▸ **What needs to be done**:
Report each line below that carries the word "right".

▸ **Excerpted data**:
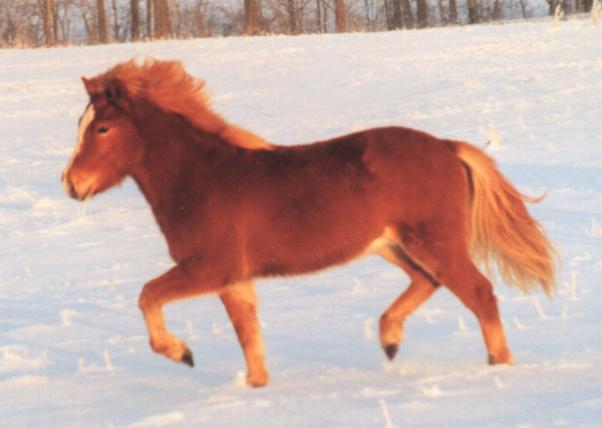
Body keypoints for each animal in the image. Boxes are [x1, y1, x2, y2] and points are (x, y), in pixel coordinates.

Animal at [61, 58, 552, 390]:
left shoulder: (210, 268)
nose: (71, 183)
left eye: (102, 128)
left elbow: (147, 296)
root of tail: (448, 147)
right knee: (427, 282)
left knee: (479, 292)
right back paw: (390, 339)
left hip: (433, 242)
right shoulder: (234, 280)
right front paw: (256, 389)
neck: (201, 179)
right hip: (392, 245)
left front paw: (182, 353)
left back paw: (498, 366)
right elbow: (249, 339)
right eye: (81, 124)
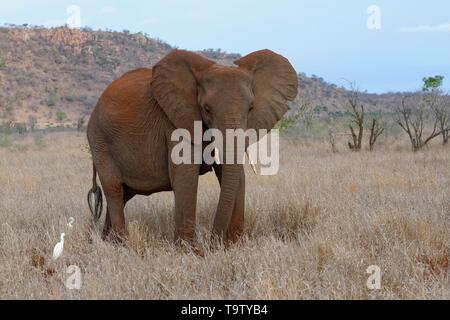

▸ **Answer section**:
right knee: (427, 282)
right back paw: (390, 339)
right shoulder: (234, 280)
right front paw: (256, 389)
right hip: (392, 245)
right elbow: (249, 339)
right eye: (81, 124)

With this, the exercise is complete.